Passage to read.
_____
Call for Papers: Theorizing Harm
Annual Meeting of the Society for Social Studies of Science (4S)
Boston, Massachusetts, August 30 – September 2, 2017
http://www.4sonline.org/meeting
Co-conveners: Beza Merid (USC) and Max Liboiron (Memorial University of Newfoundland)

Whether focused on toxicity, disease, disaster, violence, or malfunction, STS scholars have long studied harm. Given the great diversity of approaches and cases, this panel seeks to take an intersectional approach to theorizing harm.

We ask how harm is re/defined by the systems it is part of. In Mary Douglas’ theorization of pollution, she claims that, “where there is dirt, there is system: […] a set of ordered relations and a contravention of that order” (1988: 36). Harm is also a contravention of order. What characterizes these orders and their infringement? How are definitions of harm challenged and what is being challenged, exactly? How do different metrics, modes of management, regimes of perceptibility, systems of power, and accountability co-define harm? What are the spatialities and temporalities of harm, and how do they co-construct harm? In short, what is harm and why? The answers will depend on their cases, but we hold that despite differences, there are unifying characteristics. We seek to explore these through a collection of papers that explicitly theorize harm.
_____
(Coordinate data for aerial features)
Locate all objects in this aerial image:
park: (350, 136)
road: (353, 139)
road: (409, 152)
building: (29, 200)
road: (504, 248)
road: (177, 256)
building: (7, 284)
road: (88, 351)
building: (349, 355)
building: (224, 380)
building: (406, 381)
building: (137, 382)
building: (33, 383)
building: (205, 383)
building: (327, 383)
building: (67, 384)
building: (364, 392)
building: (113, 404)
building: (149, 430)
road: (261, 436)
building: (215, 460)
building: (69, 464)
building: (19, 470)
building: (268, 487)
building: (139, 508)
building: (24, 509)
_____
Tasks and exercises.
1: Who are the two co-conveners named in the call for papers on theorizing harm?
2: Continue the call for papers on theorizing harm from its last sentence.

Responses for each task.
1: Beza Merid (USC) and Max Liboiron (Memorial University of Newfoundland).

2:
We invite papers from a wide range of approaches to thinking about harm: pollution, biomedicine, ecosystems, disease, labour, race, class, gender, Indigeneity, law, risk, history, reproductive justice, media studies, repair studies, and more.

Submit an abstract of 250 words to Beza Merid (merid@usc.edu) and Max Liboiron (mliboiron@mun.ca) by February 15th. Note that we are seeking papers that explicitly theorize harm, as opposed to those that describe it or its metrics.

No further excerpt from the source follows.